As she discussed with host Al Sharpton whether Texas Republican Senator Ted Cruz could be considered a "populist," Harris-Perry brought up opposition to Medicaid expansion by some Republicans:
So what we do see is not so much populism, but a kind of ideological rigidity that says we don't care if it hurts people. We are just going to have a very strong and consistent stance that we want government to be so ineffective, so incapable of doing anything that it can't even help people who need the most help.
Below is a transcript of the relevant portion of the Friday, October 25, PoliticsNation on MSNBC:
AL SHARPTON: Melissa, you know, what is interesting is we found out yesterday that even though Senator Cruz has been railing against the Affordable Care Act every chance he get, he also has been trying to pretend he's a populist. Listen to this.

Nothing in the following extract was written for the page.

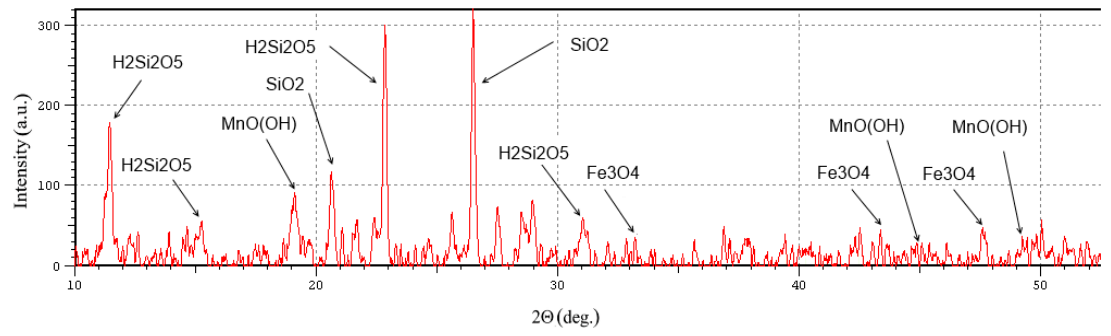
Figure 7. Results of X-ray phase analysis of ore samples after contact with gas.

SENATOR TED CRUZ (R-TX): Millionaires and billionaires are doing just great. I think one of the, in fact, the biggest lie in politics is the lie the Republicans are the party of the rich. The American people are hurting. This is a difficult time. Look, the very rich, they're doing fine.
SHARPTON: So he likes to pretend he's this populist. But yesterday we learned he gets his own personal health care from his wife's Goldman Sachs plan. It's a Cadillac plan at that. It's worth $20,000. Now, to put that in perspective, a Texan working a full-time minimum wage job just makes $15,080.

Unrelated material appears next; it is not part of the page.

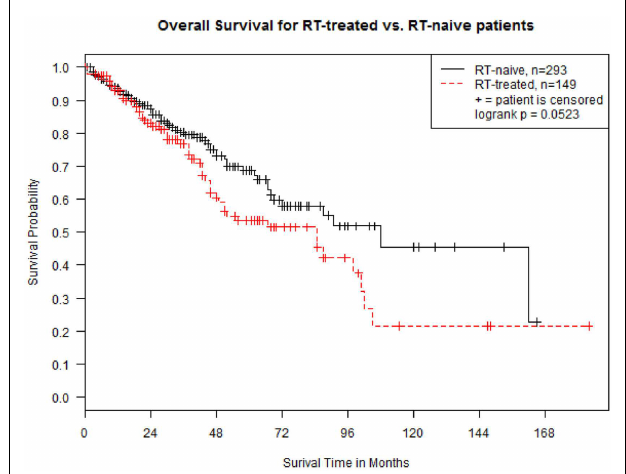
FIGURE 1 | Kaplan–Meier estimates of overall survival in 442 patients with multiple myeloma, divided in “RT-naive” (GroupA, n = 293 -solid line) and “RT-treated” (Group B, n = 149 -dotted line) . Survival is calculated from the time of diagnosis.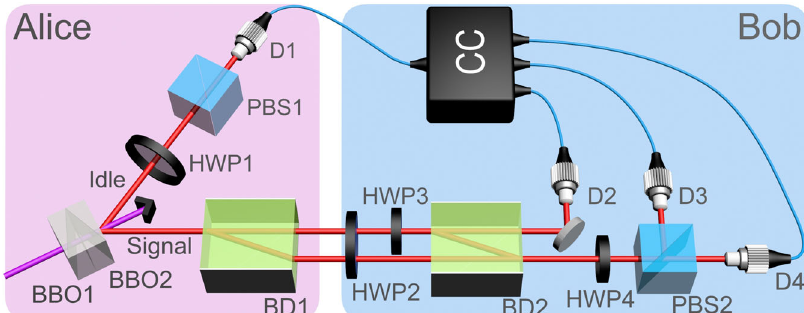
ffiffiffiffiffiffiffiffiffiffiffi p ffiffiffi p 1 (cid:1) a H j i (cid:1) a V j i , thus the signal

HARRIS-PERRY: Yeah, look, I think part of what's going on here, I think, for me, is a surprise about what this Republican Party is. So I think Ted Cruz is not completely wrong when he makes that point that they are not necessarily the party of the wealthy. And all that I mean by that is that the Tea Party arm of the Republican Party now is actually making policies. And it is behaving in a way that is, in fact, not good for the economic engines of Wall Street, of health insurance plans, and kind of all of these sort of big economic interests that we normally would have seen a Republican Party bowing to.
So let's just take, for example, the Medicaid expansion in the states. Look, many private hospitals, many doctors and physicians, and much of sort of the economy of many of these states would prefer for those Republican governors to take the Medicaid expansion because they want to be able to serve those additional people. So what we do see is not so much populism, but a kind of ideological rigidity that says we don't care if it hurts people. We are just going to have a very strong and consistent stance that we want government to be so ineffective, so incapable of doing anything that it can't even help people who need the most help.